-------- Document extract --------
This post briefly introduces the textline extraction pipeline used in the project.
Before OCR can be applied to a document page, textlines need to be efficiently detected and extracted. To fully characterize a textline,
two pieces of information are required. First, baseline coordinates specify the location of the textline. Second,
height of the font ascenders and descenders further specify the area that needs to be cropped to contain all the
information without overshooting into neighbouring textlines. Knowing these parameters, a full textline bounding box can
be easily computed. This is especially suitable when working with the standard
PAGE XML format.
To efficiently predict these values for an input document page, we employ a convolutional neural network with encoder-decoder architecture.
This network analyses the page image under three different resolutions to maintain robustness across different page layouts and font sizes.
At each resolution step, the outputs from previous steps are concatenated to the current input as seen in the picture.
-------- Input data --------
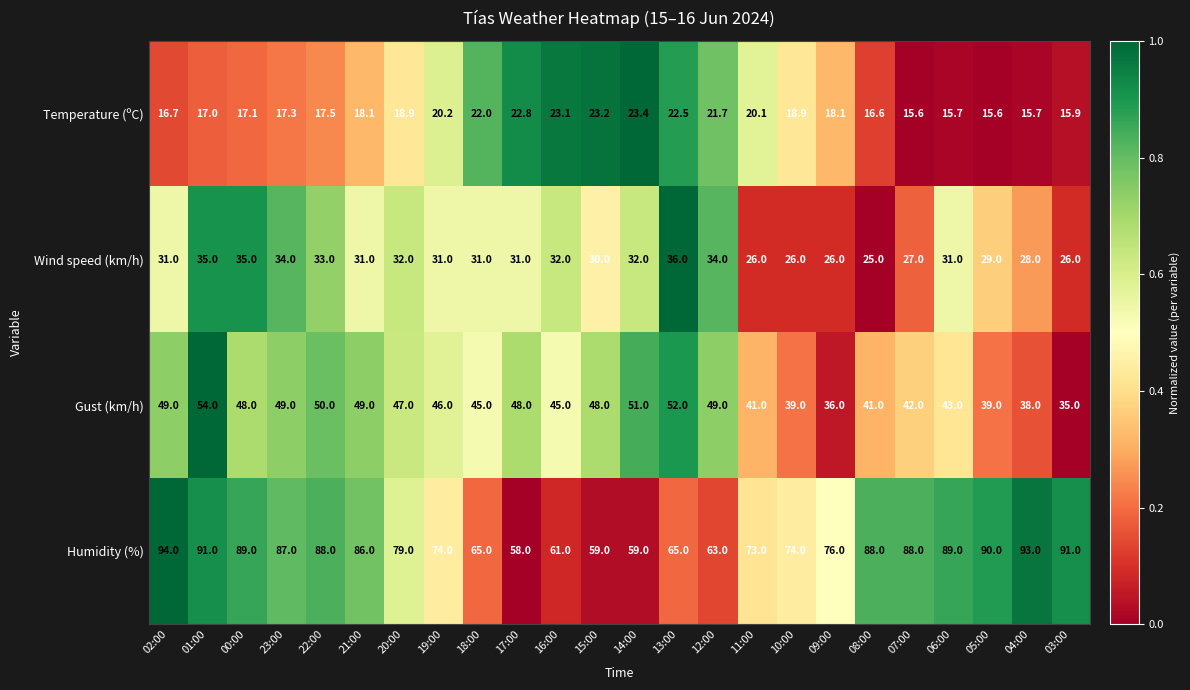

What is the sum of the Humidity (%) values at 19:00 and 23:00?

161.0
--------
Your tasks
- A) According to the textline extraction post, at how many resolutions does the network analyze the page image?
- B) Continue the textline extraction post from its last sentence.
The data has nothing to do with the textline extraction post.

Your written answers
- A) Three.

- B)
On the output layer of the network, three values are predicted for each pixel. The probability of the pixel containing a baseline,
the estimated ascender height of the font in this pixel and, analogically, the estimated descender height. These maps are then processed using
simple thresholding and connected component analysis on the baseline probability channel. The font height values for each detected line are
computed as median of the height predictions on the corresponding baseline pixels.
In some cases where the page has been bent before being scanned or when hand-written textline is crooked, simple cropping of the bounding
box leads to images that contain more than one textline and are therefore unsuitable for OCR methods. Therefore, in such cases,
textline unfolding is performed as an additional post-processing step. This elastically transforms the image using normals of the detected baseline.
Thus, even sub-optimally scanned document pages with challenging layout and variety of different fonts and headings can be fully automatically parsed
into cropped textlines.